STATED GOAL:
Please quote all of the material below word for word, leaving the pictures out of your answer.
===== RECORDED DATA
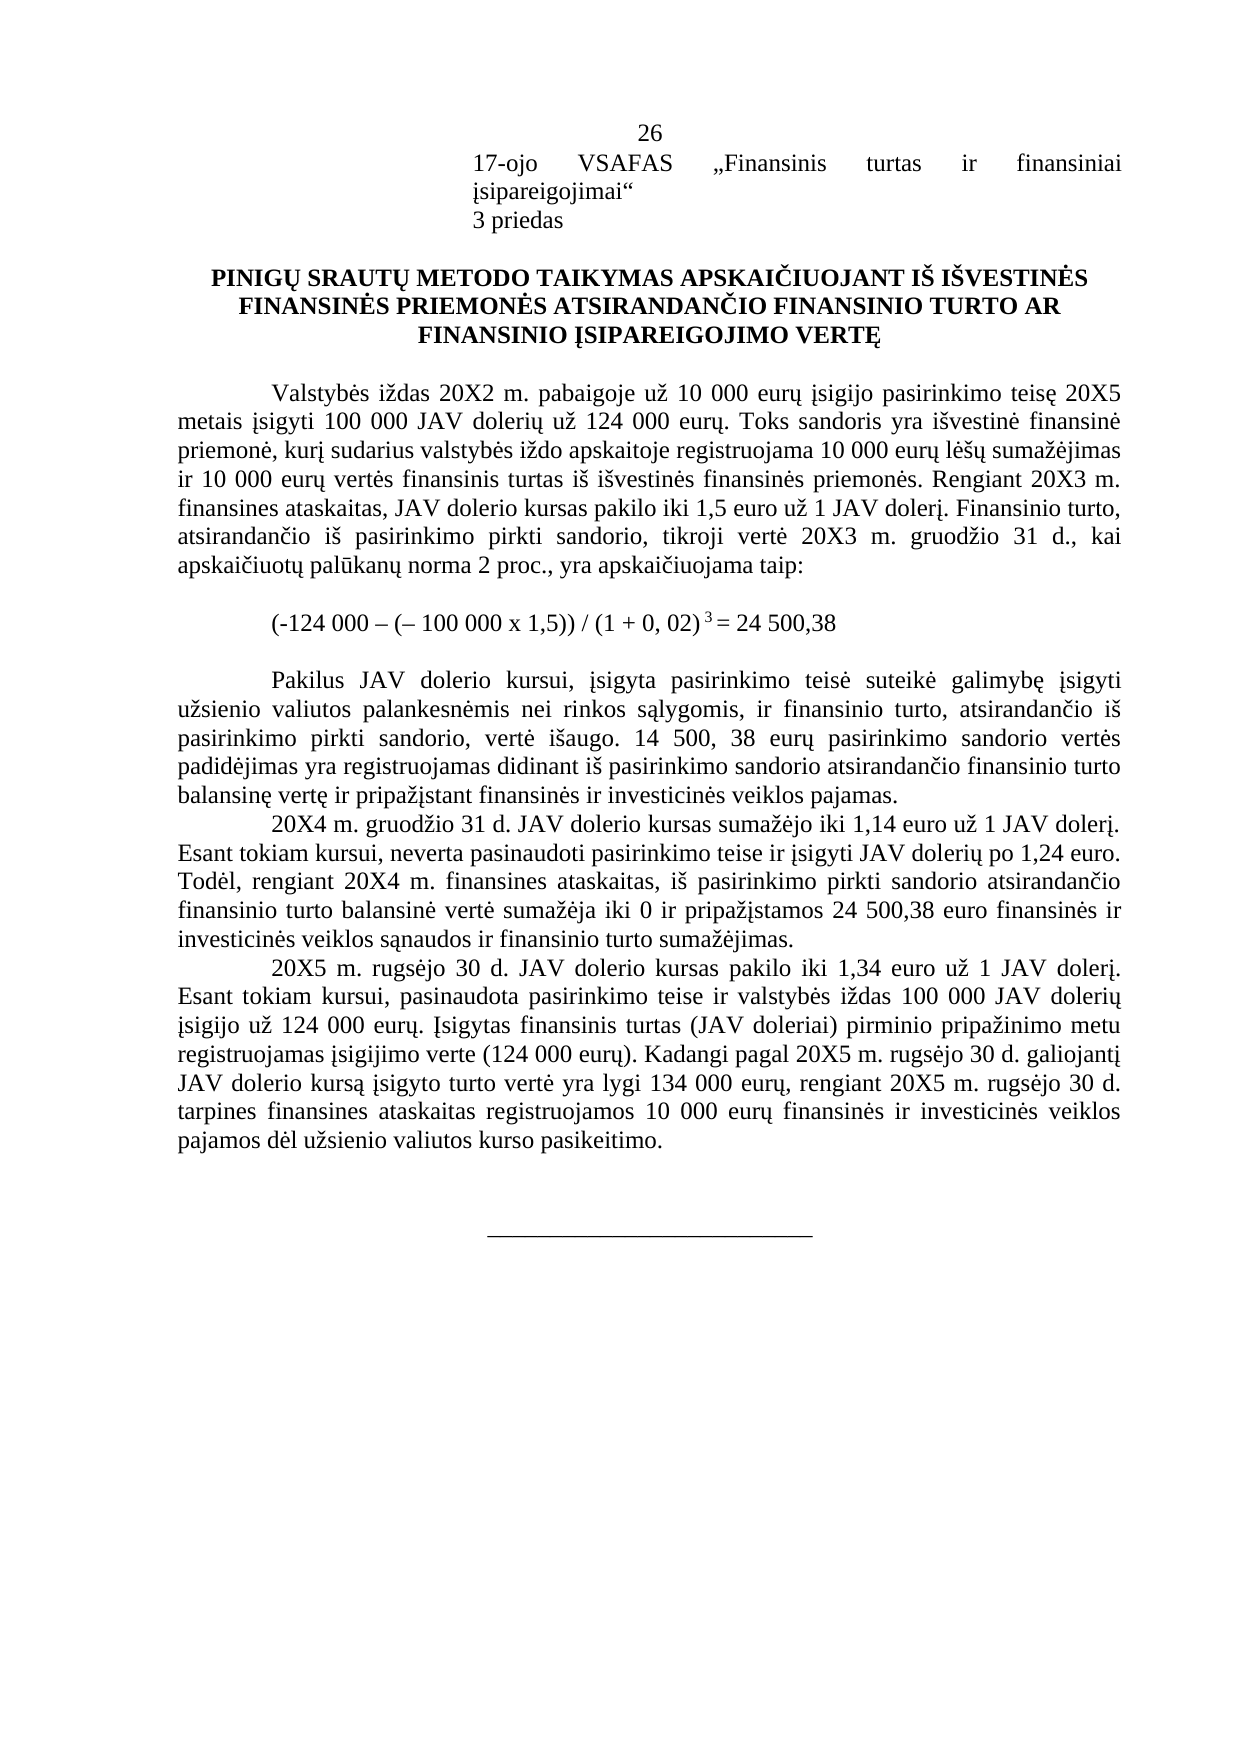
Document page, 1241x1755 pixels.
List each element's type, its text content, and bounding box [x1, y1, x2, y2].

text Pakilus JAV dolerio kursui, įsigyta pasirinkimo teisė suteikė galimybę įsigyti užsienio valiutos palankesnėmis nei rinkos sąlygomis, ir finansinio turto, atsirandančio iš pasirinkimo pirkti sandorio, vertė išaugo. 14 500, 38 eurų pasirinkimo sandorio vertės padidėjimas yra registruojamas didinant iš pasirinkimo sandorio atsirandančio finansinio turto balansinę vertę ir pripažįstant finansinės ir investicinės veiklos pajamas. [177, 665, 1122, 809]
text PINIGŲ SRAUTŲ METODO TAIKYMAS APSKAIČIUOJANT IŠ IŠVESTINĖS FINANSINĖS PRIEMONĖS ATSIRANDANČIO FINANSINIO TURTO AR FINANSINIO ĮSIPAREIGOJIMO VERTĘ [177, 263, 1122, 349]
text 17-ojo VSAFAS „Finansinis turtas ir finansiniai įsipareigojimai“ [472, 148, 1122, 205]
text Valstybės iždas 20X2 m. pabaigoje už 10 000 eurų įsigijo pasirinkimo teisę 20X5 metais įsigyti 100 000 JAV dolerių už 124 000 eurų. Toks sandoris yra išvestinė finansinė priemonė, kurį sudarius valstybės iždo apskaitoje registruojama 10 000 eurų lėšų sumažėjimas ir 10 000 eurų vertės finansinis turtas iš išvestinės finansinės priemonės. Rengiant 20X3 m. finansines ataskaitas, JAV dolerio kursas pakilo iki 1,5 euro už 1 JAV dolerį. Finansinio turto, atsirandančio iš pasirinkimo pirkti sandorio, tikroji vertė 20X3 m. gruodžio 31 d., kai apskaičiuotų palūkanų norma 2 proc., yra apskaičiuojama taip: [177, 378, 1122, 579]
==========
WRITTEN ANSWER:
Document page, 1241x1755 pixels.
List each element's type, its text content, and bounding box [x1, y1, x2, y2].

text Pakilus JAV dolerio kursui, įsigyta pasirinkimo teisė suteikė galimybę įsigyti užsienio valiutos palankesnėmis nei rinkos sąlygomis, ir finansinio turto, atsirandančio iš pasirinkimo pirkti sandorio, vertė išaugo. 14 500, 38 eurų pasirinkimo sandorio vertės padidėjimas yra registruojamas didinant iš pasirinkimo sandorio atsirandančio finansinio turto balansinę vertę ir pripažįstant finansinės ir investicinės veiklos pajamas. [177, 665, 1122, 809]
text PINIGŲ SRAUTŲ METODO TAIKYMAS APSKAIČIUOJANT IŠ IŠVESTINĖS FINANSINĖS PRIEMONĖS ATSIRANDANČIO FINANSINIO TURTO AR FINANSINIO ĮSIPAREIGOJIMO VERTĘ [177, 263, 1122, 349]
text 17-ojo VSAFAS „Finansinis turtas ir finansiniai įsipareigojimai“ [472, 148, 1122, 205]
text Valstybės iždas 20X2 m. pabaigoje už 10 000 eurų įsigijo pasirinkimo teisę 20X5 metais įsigyti 100 000 JAV dolerių už 124 000 eurų. Toks sandoris yra išvestinė finansinė priemonė, kurį sudarius valstybės iždo apskaitoje registruojama 10 000 eurų lėšų sumažėjimas ir 10 000 eurų vertės finansinis turtas iš išvestinės finansinės priemonės. Rengiant 20X3 m. finansines ataskaitas, JAV dolerio kursas pakilo iki 1,5 euro už 1 JAV dolerį. Finansinio turto, atsirandančio iš pasirinkimo pirkti sandorio, tikroji vertė 20X3 m. gruodžio 31 d., kai apskaičiuotų palūkanų norma 2 proc., yra apskaičiuojama taip: [177, 378, 1122, 579]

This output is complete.